Volkstrauertag 2019 – ein Göppmannsbühler Kriegsgefangenenschicksal

Kriegsgefangene im Lager Spassk beim Schneeräumen. Bild: repro Wolfgang Hübner
Kriegsgefangene im Lager Spassk beim Schneeräumen. Bild: repro Wolfgang Hübner
Heimatforscher Werner Veigl. Foto: Hübner

Heimatforscher Werner Veigl. Foto: Hübner

„Den Viechern ging es im Viehwagon wie im Lager besser als den Gefangenen“, so Heimatforscher Werner Veigl. Über sechs Monate im eisigen Winter 1941/42 über 3270 Kilometer ins Lager Spassk und anschließend über 1270 Kilometer Lager ins Lager Basjanowskij (Ural) in der UdSSR transportiert starb Josef Pöllath dort zwei Jahre nach seiner Gefangennahme an den unmenschlichen Bedingungen des Gefangenentransports und der sowjetischer Lager.

Am 26. August 1939 war der 26-jährige Bauernsohn Josef Pöllath zum Kriegsdienst in der achten Kompanie des 481. Infanterie-Regiments eingezogen worden. Nach Fronteinsätzen im Westen (Holland, Belgien, Frankreich) wurde das Regiment am 14. April 1941 in den Raum Tursol-Zbojna östlich von Ortelsburg-Willenberg (Polen) verlegt. Im Juni 1941 erreichte es in Nachtmärschen und unter größtmöglicher Geheimhaltung seinen Bereitstellungsraum bei der Stadt Suwalki in Polen. Am 22. Juni 1941 brach der Krieg gegen Russland aus. Mit dabei beim Russlandfeldzug: Pöllaths Regiment.
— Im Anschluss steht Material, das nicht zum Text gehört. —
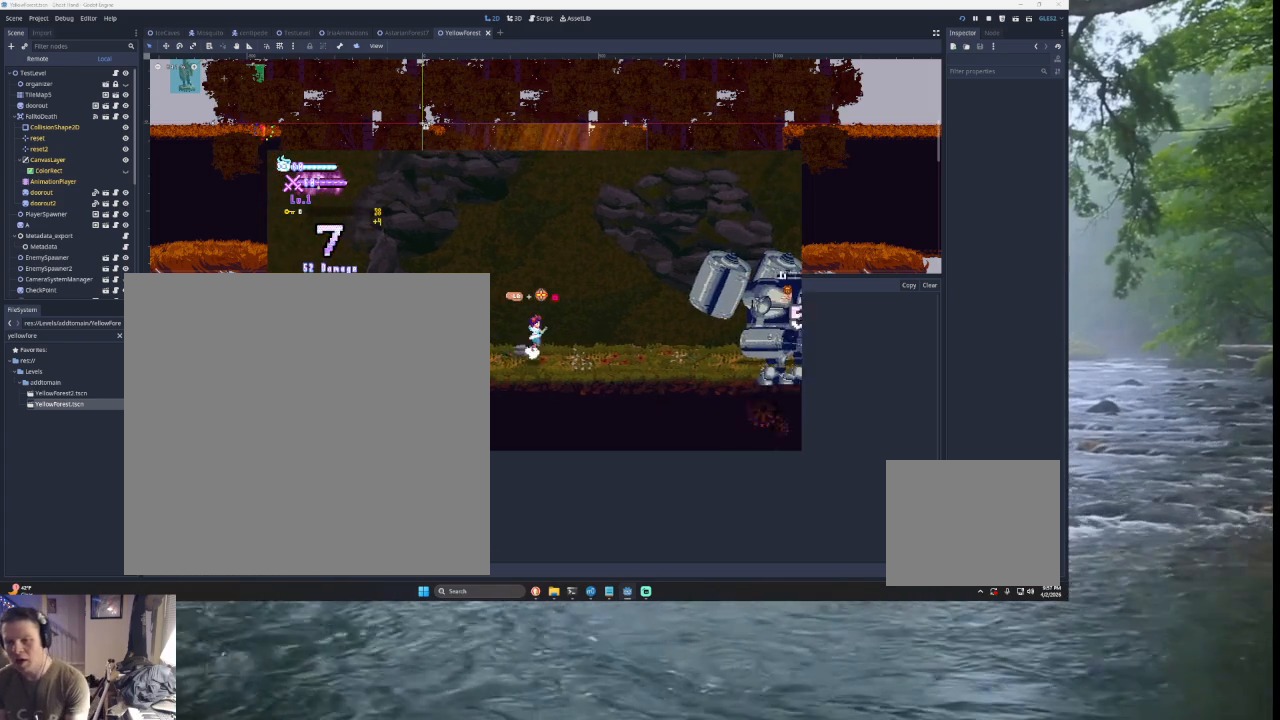
{"buttons": ["TRIANGLE"], "left_stick": "up-right", "right_stick": "center", "events": [[100, "left_stick", "right"], [200, "TRIANGLE", "up"], [333, "TRIANGLE", "down"], [433, "left_stick", "up-right"]]}
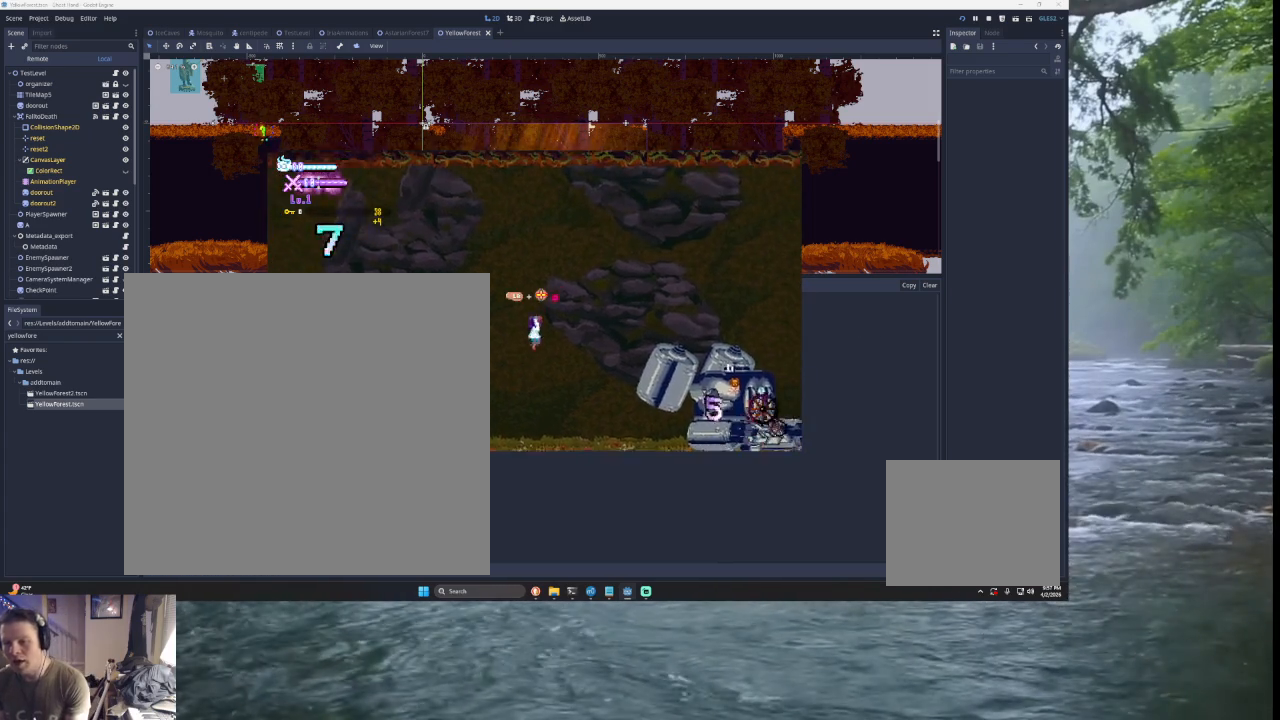
{"buttons": [], "left_stick": "down-left", "right_stick": "center", "events": [[133, "SQUARE", "down"], [233, "left_stick", "right"], [333, "SQUARE", "up"], [400, "left_stick", "down"], [433, "TRIANGLE", "up"], [500, "left_stick", "down-left"]]}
Bei Nowy Dwor überschritt es die Grenze und drang am 24. Juni in Kuznica ein, wo es die Brücken über die Lossossna unzerstört sichern konnte. Das Regiment bildete einen Brückenkopf und ging um Kuznica zur Verteidigung über. Am 27. Juni wurde der Vormarsch in Richtung Süden fortgesetzt, um russische Einheiten am Ausbruch aus dem Kessel von Bialystok zu hindern. Am 29. Juni erreichte es den Raum um Ros. Hier hatte das Regiment zwei Tage Ruhe. Am 2. Juli 1941 begann dann der Marsch des Regiments nach Polozk, das am 18. Juli erreicht wurde. Das Regiment übernahm hier Sicherungsaufgaben, durchsuchte das Gelände nach Waffen und Versprengten und sicherte mehrere Flussübergänge. Am 30. Juli endete der Sicherungseinsatz des Regiments, das zur Abschirmung des Kessels von Smolensk in Witebsk bereit gestellt wurde. Am 22. August wurden dann die ersten Teile des Regiments der 256. Infanterie-Division in den Raum Schelesowo-Schatry an der Dwina nachgeführt, wo es ab dem 8. September eintraf. Sofort wurde das Regiment in der ersten Dünastellung eingesetzt, um die aus dem Smolensker Kessel ausbrechenden russischen Einheiten abzublocken. Am 15. September ging das Regiment auf die zweite Dünastellung zurück. Ab dem 2. Oktober nahm das Regiment am Vormarsch auf Russland teil. Es überquerte am 7. Oktober die Dwina und stieß dann zur oberen Wolga vor. Bei Ssolomino westlich von Rshew konnte das Regiment eine russische Kriegsbrücke erobern und am 14. Oktober hier die Wolga überschreiten.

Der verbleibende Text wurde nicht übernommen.